WORK REQUIRED ->
Please count how many lines in the entries below contain the string "roll", and reply with that number alone.

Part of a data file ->
....

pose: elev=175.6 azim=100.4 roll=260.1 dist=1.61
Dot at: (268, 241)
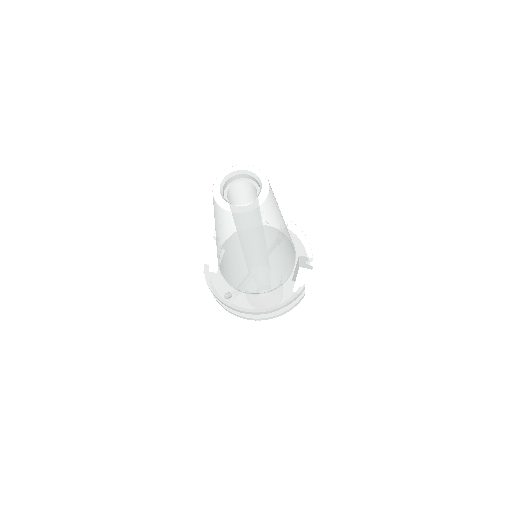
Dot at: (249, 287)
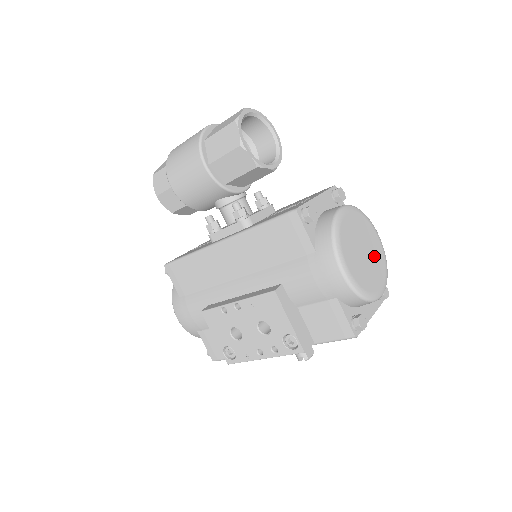
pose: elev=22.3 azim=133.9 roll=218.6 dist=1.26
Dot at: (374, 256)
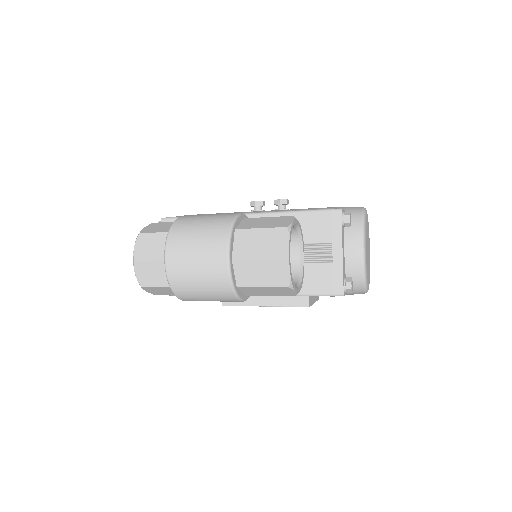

....

RESPONSE ->
2